The English word plaster has a rather direct lineage from the Classical Greek ‘emplassein’ (εμπλασσειν) meaning to ‘mould or form’ as well as the related term ‘emplastron’ (εμπλαστρον) conveying the sense of ‘daubing, to salve.’ So it is that our contemporary speech has effectively retained these ancient meanings more or less unaltered, the word plaster still being used to describe a range of materials for casting and for coating. Physically plaster begins as a wet, mineral slurry characterized by either a chemical set or a mechanical one, meaning that it simply dries out. Having now a general idea, let's take a closer look at what makes up a plaster.
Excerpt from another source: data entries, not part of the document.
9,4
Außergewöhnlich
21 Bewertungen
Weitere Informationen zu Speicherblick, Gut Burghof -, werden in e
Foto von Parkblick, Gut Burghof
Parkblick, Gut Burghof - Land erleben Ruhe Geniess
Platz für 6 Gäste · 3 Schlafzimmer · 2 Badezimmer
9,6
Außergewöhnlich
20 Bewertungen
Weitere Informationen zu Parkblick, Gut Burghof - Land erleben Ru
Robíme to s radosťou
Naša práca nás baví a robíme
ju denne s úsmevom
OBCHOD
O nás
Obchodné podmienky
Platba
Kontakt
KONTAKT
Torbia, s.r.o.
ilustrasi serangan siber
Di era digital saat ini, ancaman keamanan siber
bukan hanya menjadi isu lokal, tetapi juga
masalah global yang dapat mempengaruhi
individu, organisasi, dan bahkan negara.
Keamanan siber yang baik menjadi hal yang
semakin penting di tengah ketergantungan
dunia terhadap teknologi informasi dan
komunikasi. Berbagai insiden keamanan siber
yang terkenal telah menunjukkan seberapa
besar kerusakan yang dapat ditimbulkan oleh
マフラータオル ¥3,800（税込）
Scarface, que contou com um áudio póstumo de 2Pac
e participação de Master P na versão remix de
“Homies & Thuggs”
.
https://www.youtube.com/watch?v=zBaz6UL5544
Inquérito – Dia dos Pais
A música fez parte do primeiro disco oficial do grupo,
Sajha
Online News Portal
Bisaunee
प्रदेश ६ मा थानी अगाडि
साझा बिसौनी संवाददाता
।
The most important component of a plaster is its binder. As the name implies, it’s the component that binds or holds the plaster together. Think of it as a kind of mineral glue. Lime and gypsum are very common heritage binders and plasters that exclusively use one or the other are commonly referred to as lime plasters or gypsum plasters respectively. Aggregates are typically the ingredient that physically constitute the bulk of a plaster. Materials such as silica sand act mostly as filler, something relatively inexpensive for the binder to cement together. Aside from sand many other aggregates have been used that impart very distinct properties to a given plaster. We’ll address several of these in a subsequent essay. Plaster has to be wet to be ductile, spreadable enough to use. The proper level of moisture also makes a plaster sticky so that it can form a good bond or adhesion. Potable water is almost exclusively the material of choice to provide a fluidizing agent, being both inexpensive, readily available and safe. Sometimes the water will have additions that either ‘accelerate,’ speed up the set of the plaster or ‘retard’ it, slowing it down. On occasion loose fibers such as hair, cow dung or even woven fabrics such as burlap might be added to a plaster to increase its tensile strength if applied in a system that subjects it to unusual shear forces.
Types of Plaster
There is a surprisingly varied range of vocabulary used to describe and subdivide types of plaster. Many of these are regionally specific and vigorously defended. You might hear terms such as render, coating, grout, mud, dash, harling, parging, daub, to name a few. I’ll describe the three most common divisions for describing plaster that have come into widespread use in the United States and Canada.
Plaster – plaster used as a coating in interiors, for moldings or for ornamental casting
Stucco – plaster used as a coating in exteriors
Mortar – plaster used to bond masonry units or rubble
I have definitely heard exceptions to these generalizations here in North America. Some masons would vehemently deny that mortars are plasters whereas others are more accommodating. Furthermore, I would say that all of the aforementioned descriptions are practically meaningless throughout the United Kingdom and Europe where local tradition and terminology predominates. Perhaps that is only to be expected in places where folks have had their own way of doing things for centuries. For thousands of years until as recent as the 19th century only a small handful of binders, that is to say unique minerals, were used to make plasters, stuccoes and mortars: clay, gypsum and an entire family of limes. In my next essay in the series, I'll introduce these amazing minerals including an overview of the physical properties that make them so special and useful for plaster.